Start of DATA SECTION
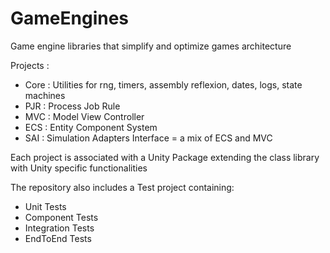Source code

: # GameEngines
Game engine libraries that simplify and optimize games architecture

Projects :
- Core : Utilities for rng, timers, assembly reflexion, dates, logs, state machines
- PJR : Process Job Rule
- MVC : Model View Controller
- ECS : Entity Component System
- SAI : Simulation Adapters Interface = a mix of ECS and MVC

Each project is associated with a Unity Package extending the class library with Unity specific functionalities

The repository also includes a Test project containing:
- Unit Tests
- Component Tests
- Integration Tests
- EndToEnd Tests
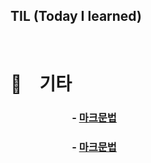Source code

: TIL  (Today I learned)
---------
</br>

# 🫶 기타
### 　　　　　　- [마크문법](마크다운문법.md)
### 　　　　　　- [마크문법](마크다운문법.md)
End of DATA SECTION
#### [DIRECTIVE]
Would you retype the material exactly, omitting each picture?

#### [RESULT OF THIS EXERCISE]
Source code

: # GameEngines
Game engine libraries that simplify and optimize games architecture

Projects :
- Core : Utilities for rng, timers, assembly reflexion, dates, logs, state machines
- PJR : Process Job Rule
- MVC : Model View Controller
- ECS : Entity Component System
- SAI : Simulation Adapters Interface = a mix of ECS and MVC

Each project is associated with a Unity Package extending the class library with Unity specific functionalities

The repository also includes a Test project containing:
- Unit Tests
- Component Tests
- Integration Tests
- EndToEnd Tests
Source code

: TIL  (Today I learned)
---------
</br>

# 🫶 기타
### 　　　　　　- [마크문법](마크다운문법.md)
### 　　　　　　- [마크문법](마크다운문법.md)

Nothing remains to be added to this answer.